*TUGAS SINGKAT 1*
Jawab pertanyaan berikut berdasarkan artikel tentang Rafael Struick:
(a) Pada menit ke berapa Struick mencetak gol?
(b) Di stadion mana pertandingan melawan Persik dimainkan?
(c) Apa julukan tim Dewa United?
*TUGAS SINGKAT 2*
Salin bagian artikel tentang Rafael Struick, mulai dari "Gol tunggal Struick" terus sampai "laman resmi I.League.".

RADARSOLO.COM – Namanya sempat dianggap meredup setelah mengambil keputusan melanjutkan karier di Liga Indonesia. Namun, Rafael Struick menunjukkan bahwa perjalanan dan perkembangan kariernya belum berhenti.
Penyerang Dewa United Banten FC itu membuktikannya langsung pada laga perdana Super League 2026/2027. Struick menjadi pahlawan kemenangan Dewa United saat menghadapi Persik Kediri.
Gol tunggal Struick pada menit ke-15 memastikan Dewa United membawa pulang tiga poin penuh setelah menang tipis 1-0 atas Persik di Stadion Brawijaya, Kediri, Sabtu (5/9) sore.
Usai pertandingan, pemain Timnas Indonesia tersebut tak mampu menyembunyikan rasa bahagianya. Namun, bagi Struick, kemenangan tim menjadi hal yang paling utama.
“Tentu saya sangat senang, pertama-tama karena tiga poin ini. Saya pikir hari ini pertandingan yang sulit. Kediri bermain sangat baik dan di babak pertama kami menghadapi situasi yang tidak mudah. Tapi sebagai tim, kami beradaptasi dengan baik,” ujar Struick, dilansir dari laman resmi I.League.
Menurutnya, Persik memberikan perlawanan yang cukup ketat sepanjang pertandingan. Dewa United bahkan harus bekerja keras untuk meredam tekanan tim tuan rumah, terutama pada babak pertama.
Meski demikian, tim berjuluk Tangsel Warrior tersebut mampu beradaptasi dan mempertahankan keunggulan hingga pertandingan berakhir.
Struick juga menyayangkan sejumlah peluang yang didapat Dewa United pada babak kedua belum mampu dikonversikan menjadi gol tambahan. Padahal, gol kedua akan membuat timnya lebih nyaman dalam mengamankan kemenangan.
Baca Juga: Persis Solo Cuma Menang 2 Kali dari 6 Uji Coba, Ini Rapor Laskar Sambernyawa
Namun, ia menegaskan hasil akhir tetap menjadi hal terpenting. Tiga poin pada laga pembuka menjadi modal berharga bagi Dewa United untuk mengarungi kompetisi musim ini.
Kemenangan tersebut sekaligus menjadi momen kebangkitan bagi Struick. Penyerang berusia muda itu mengakui musim sebelumnya bukanlah periode terbaik dalam perjalanan kariernya.
Memasuki musim baru, Struick pun membawa tekad besar untuk membuktikan kembali kualitasnya. Ia ingin memberikan kontribusi maksimal bagi Dewa United.
“Musim lalu bukan musim terbaik saya. Jadi musim ini saya harus membuktikan diri. Saya rasa saya sudah melewati masa pramusim yang bagus dan siap membantu tim sebanyak mungkin,” ungkapnya.

*DAFTAR CATATAN*

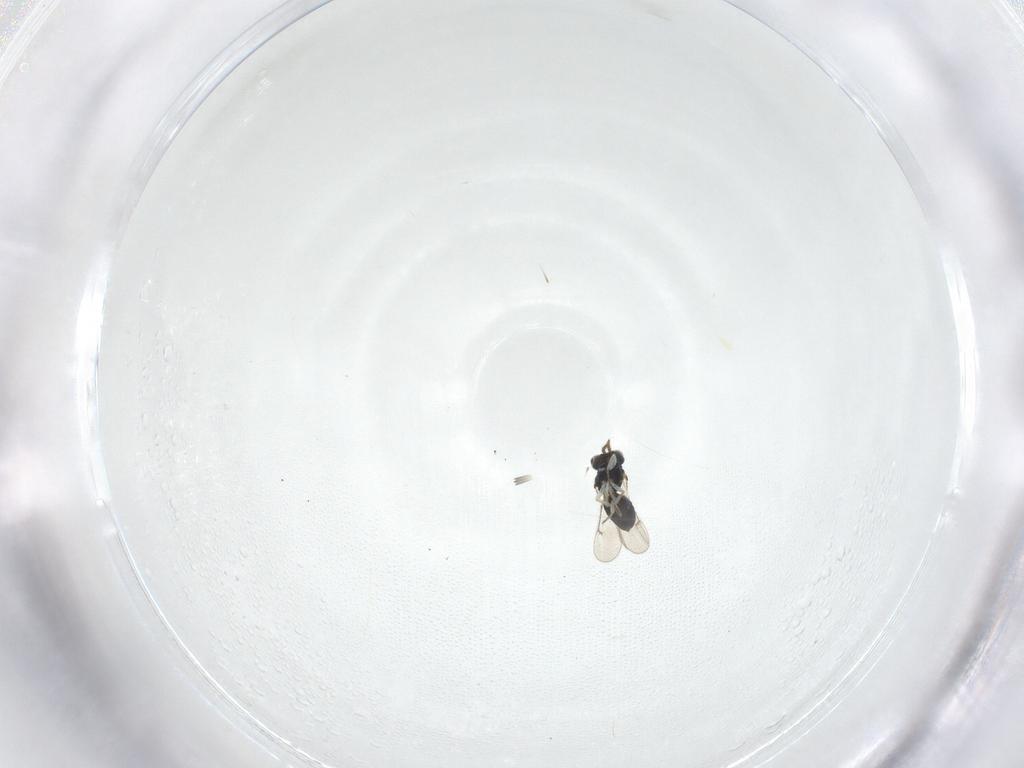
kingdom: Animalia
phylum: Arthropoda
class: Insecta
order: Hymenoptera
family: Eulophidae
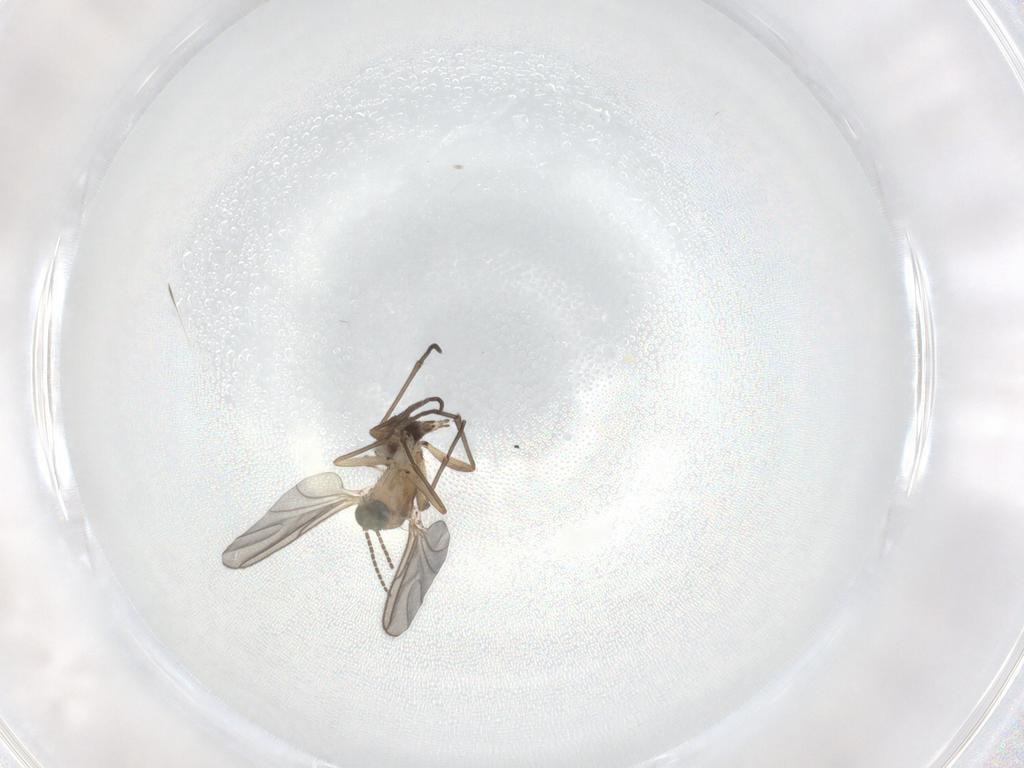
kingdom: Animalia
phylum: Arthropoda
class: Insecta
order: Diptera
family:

*JAWABAN TUGAS 1*
(a) Menit ke-15
(b) Stadion Brawijaya, Kediri
(c) Tangsel Warrior

*JAWABAN TUGAS 2*
Gol tunggal Struick pada menit ke-15 memastikan Dewa United membawa pulang tiga poin penuh setelah menang tipis 1-0 atas Persik di Stadion Brawijaya, Kediri, Sabtu (5/9) sore.
Usai pertandingan, pemain Timnas Indonesia tersebut tak mampu menyembunyikan rasa bahagianya. Namun, bagi Struick, kemenangan tim menjadi hal yang paling utama.
“Tentu saya sangat senang, pertama-tama karena tiga poin ini. Saya pikir hari ini pertandingan yang sulit. Kediri bermain sangat baik dan di babak pertama kami menghadapi situasi yang tidak mudah. Tapi sebagai tim, kami beradaptasi dengan baik,” ujar Struick, dilansir dari laman resmi I.League.